Researching issues is like brushing your teeth: Nobody wants to do it, but it’s important. Before you take a stance on any issue, you should do extensive research. The issue of the National Security Agency’s intelligence gathering is one of the best current examples of this. After extensive research, I have found that people who claim the NSA is performing unconstitutional acts and obtaining information illegally are under informed. Just a few months ago, the country boiled over in heightened discontent with the NSA’s actions as Edward Snowden, a former NSA contractor, told the world the NSA was spying on U.S. citizens by gathering telephone records. Joel Brenner, a former NSA inspector general, challenged this statement in a PBS NewsHour interview with Judy Woodruff.
“The idea that the NSA is compiling dossiers on people the way J. Edgar Hoover did, or the way the East German police did, that’s just not true,” Brenner argues.
The lack of true information people have obtained and the small number of researched facts the media gives the public are the real problems with the NSA intelligence issue. It is no longer enough to simply watch the news to obtain enough information to take a stance. The media often leaves out incredibly important information about issues that could turn many arguments upside-down. In my personal research, I found a handful of facts that drastically impacted my stance on the intelligence gathering issue.
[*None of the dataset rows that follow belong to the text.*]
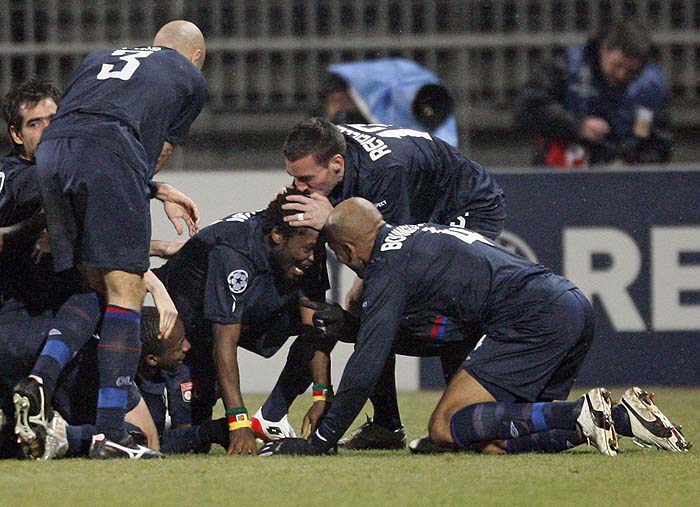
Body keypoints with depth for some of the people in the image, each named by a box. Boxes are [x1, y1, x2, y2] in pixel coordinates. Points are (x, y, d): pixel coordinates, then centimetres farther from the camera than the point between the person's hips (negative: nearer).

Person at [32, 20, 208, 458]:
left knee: (90, 287, 17)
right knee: (126, 290, -3)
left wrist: (156, 192, 32)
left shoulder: (99, 59, 37)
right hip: (110, 154, -5)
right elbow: (158, 154, 23)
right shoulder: (191, 78, 26)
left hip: (50, 156, 5)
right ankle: (111, 430, -12)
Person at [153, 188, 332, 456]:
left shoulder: (308, 257, -19)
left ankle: (271, 418, -8)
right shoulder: (232, 253, -39)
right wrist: (239, 424, -47)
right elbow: (225, 343, -42)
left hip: (253, 318, 6)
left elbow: (314, 328, -18)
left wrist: (322, 397, -31)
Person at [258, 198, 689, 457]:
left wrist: (321, 441, 0)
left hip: (535, 317, -9)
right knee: (491, 441, 6)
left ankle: (580, 415, -19)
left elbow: (366, 367, -6)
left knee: (445, 429, -7)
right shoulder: (418, 236, 27)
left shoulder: (390, 266, -1)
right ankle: (620, 416, -5)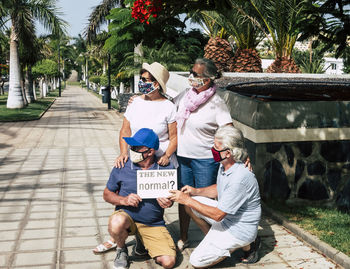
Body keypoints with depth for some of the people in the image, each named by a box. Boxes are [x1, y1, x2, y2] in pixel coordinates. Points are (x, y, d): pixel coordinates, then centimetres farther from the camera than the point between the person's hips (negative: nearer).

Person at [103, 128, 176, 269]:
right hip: (126, 215, 0)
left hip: (154, 225, 0)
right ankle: (121, 250, -1)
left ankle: (142, 240, 15)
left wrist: (168, 203, -17)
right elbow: (107, 194, 4)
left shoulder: (166, 168, -5)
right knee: (116, 223, -36)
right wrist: (123, 200, -17)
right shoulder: (122, 166, -6)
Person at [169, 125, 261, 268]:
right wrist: (195, 191, 0)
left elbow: (218, 215, -27)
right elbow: (219, 189, 16)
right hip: (226, 215, 9)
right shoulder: (225, 165, -3)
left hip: (240, 229, -9)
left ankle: (246, 245, 2)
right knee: (190, 205, 3)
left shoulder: (240, 178, -33)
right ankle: (213, 239, 14)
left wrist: (187, 200, -22)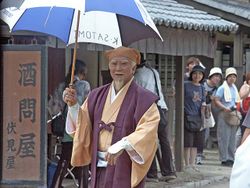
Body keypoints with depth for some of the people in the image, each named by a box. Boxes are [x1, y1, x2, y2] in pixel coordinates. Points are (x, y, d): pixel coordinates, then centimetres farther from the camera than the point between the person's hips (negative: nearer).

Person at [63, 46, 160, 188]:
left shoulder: (143, 99, -8)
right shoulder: (97, 96, 11)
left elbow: (148, 131, -20)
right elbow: (83, 126, 11)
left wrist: (122, 145, -33)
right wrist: (73, 106, -5)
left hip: (125, 169, -5)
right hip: (99, 169, 5)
When conducting research, it’s important to use sources that are as non-biased as possible. Typically when the source is unbiased, the information is unbiased as well. To find more information on the subject, I turned to PBS’s NewsHour, which is one of the most unbiased media sources out there. In my research, I found that in 1979 the U.S. Supreme Court issued a statement that said the American people shouldn’t expect privacy of telephone records and, therefore, the Fourth Amendment’s requirement of warrants does not apply. Because the Supreme Court was created to be the voice of the Constitution, which said phone records were not private property, the NSA is acting constitutionally. This 1979 statement isn’t common knowledge, but it is important knowledge to have when taking a stance on the constitutionality of the NSA’s actions. If I had not done further research, I would have had to rely on my best guess as to how constitutional the NSA’s actions are.
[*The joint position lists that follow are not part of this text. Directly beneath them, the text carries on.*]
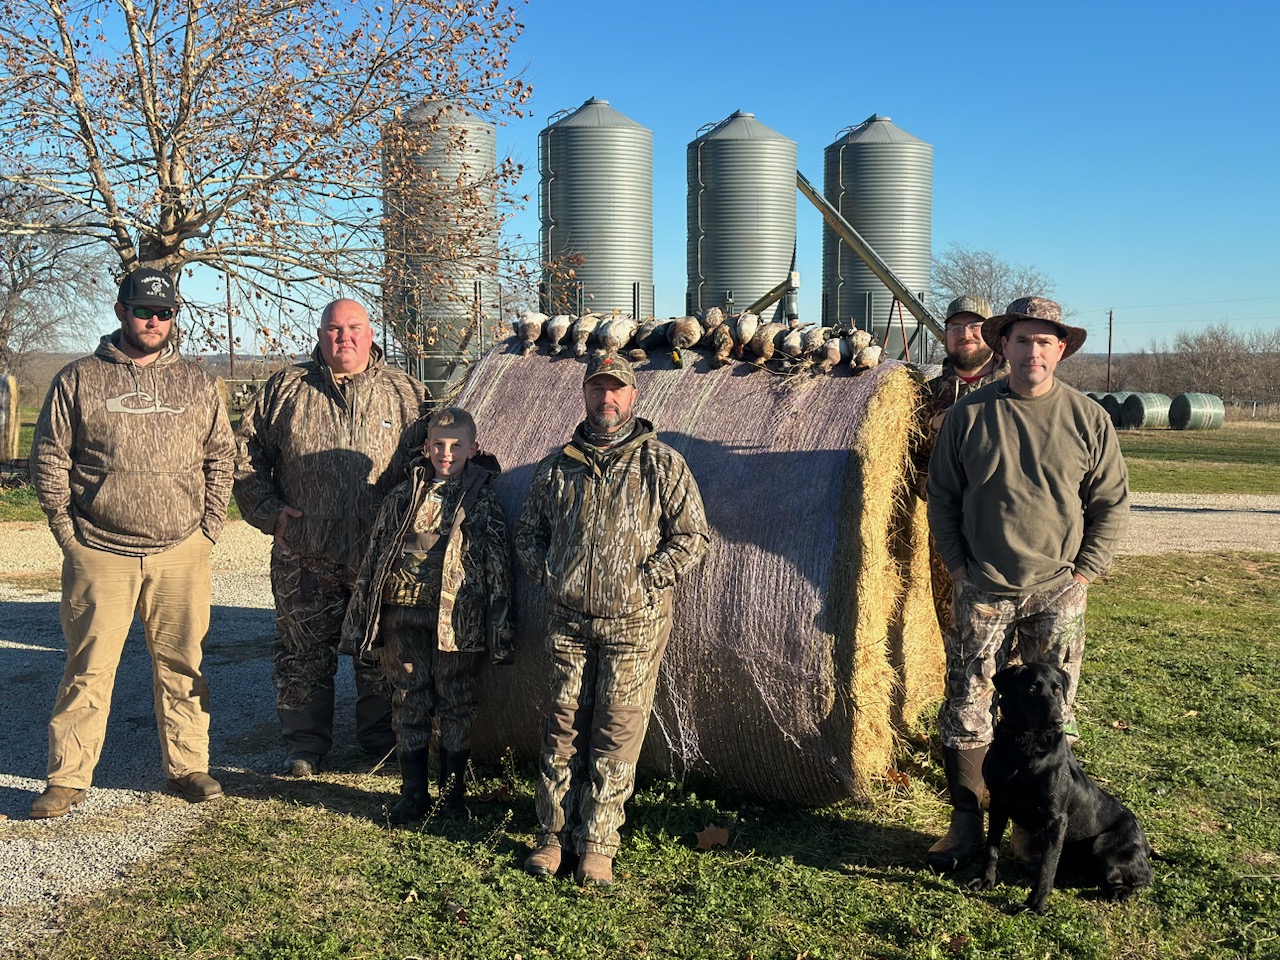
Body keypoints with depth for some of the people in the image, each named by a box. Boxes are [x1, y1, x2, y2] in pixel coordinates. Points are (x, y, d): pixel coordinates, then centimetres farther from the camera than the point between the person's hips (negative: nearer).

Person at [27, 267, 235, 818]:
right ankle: (67, 778, 13)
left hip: (181, 554, 2)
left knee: (182, 664, 8)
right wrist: (67, 532, -1)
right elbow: (48, 458, 5)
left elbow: (221, 456, 14)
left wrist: (209, 526, 6)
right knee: (88, 669, 3)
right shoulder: (79, 380, 4)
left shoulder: (196, 383, 10)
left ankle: (187, 766, 20)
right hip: (99, 554, -2)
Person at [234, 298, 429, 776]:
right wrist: (269, 510, -1)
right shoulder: (285, 388, 8)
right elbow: (246, 455, 11)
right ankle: (305, 743, 22)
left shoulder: (405, 392, 7)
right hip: (304, 556, 0)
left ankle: (383, 737, 26)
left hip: (381, 555, 0)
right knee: (303, 654, 7)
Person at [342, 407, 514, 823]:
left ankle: (453, 793, 22)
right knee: (409, 704, 9)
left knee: (456, 706, 7)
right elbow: (375, 556, 9)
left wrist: (500, 632, -5)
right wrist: (360, 619, 8)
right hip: (403, 615, 2)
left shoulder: (483, 500, -1)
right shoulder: (403, 496, 6)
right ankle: (413, 793, 21)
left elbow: (499, 566, -1)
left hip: (457, 621, -2)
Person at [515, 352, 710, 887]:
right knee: (563, 726, 8)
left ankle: (598, 845, 12)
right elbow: (528, 532, 19)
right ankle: (554, 833, 20)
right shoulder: (556, 467, 9)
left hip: (634, 622, -2)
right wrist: (547, 576, 2)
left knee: (617, 732, 1)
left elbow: (693, 536, -2)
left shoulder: (661, 465, -1)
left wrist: (645, 580, -10)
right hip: (568, 619, 3)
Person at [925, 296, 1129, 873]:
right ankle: (967, 823, 15)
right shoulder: (969, 414, 1)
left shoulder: (1087, 419, 1)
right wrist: (959, 566, 0)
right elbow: (941, 497, 7)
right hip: (982, 590, 0)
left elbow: (1112, 504, 6)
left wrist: (1082, 572, -2)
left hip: (1056, 592, 0)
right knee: (966, 708, 1)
Another resource I used when conducting my research was interviews available for public viewing. Interviews are helpful for obtaining information because you are not receiving the information from a single source, but rather hearing a back-and-forth between two sources at once. I found an interview of Bryan Cunningham, a former lawyer for the National Security Council and the Central Intelligence Agency. He pointed out that the telephone records the NSA has obtained are “turned over voluntarily by the telephone companies to the government.” This interview shows the NSA would not have to go to court to legally obtain and look through the records, which means the NSA is acting legally. This helped me to make a more informed decision about the legality of the NSA’s actions.
This issue is one of many that the public is vastly under informed about simply because the facts are not common knowledge. Yet, this information holds enough importance to reshape an opinion or discredit an argument. There are so many facts about the NSA, or even about intelligence agencies in general, that have been swept under the rug, played down or skewed. Such actions have caused a misinterpretation of fact, which has led to misinformed opinions. Anyone attempting to take an informed stance on an issue must perform extensive research first.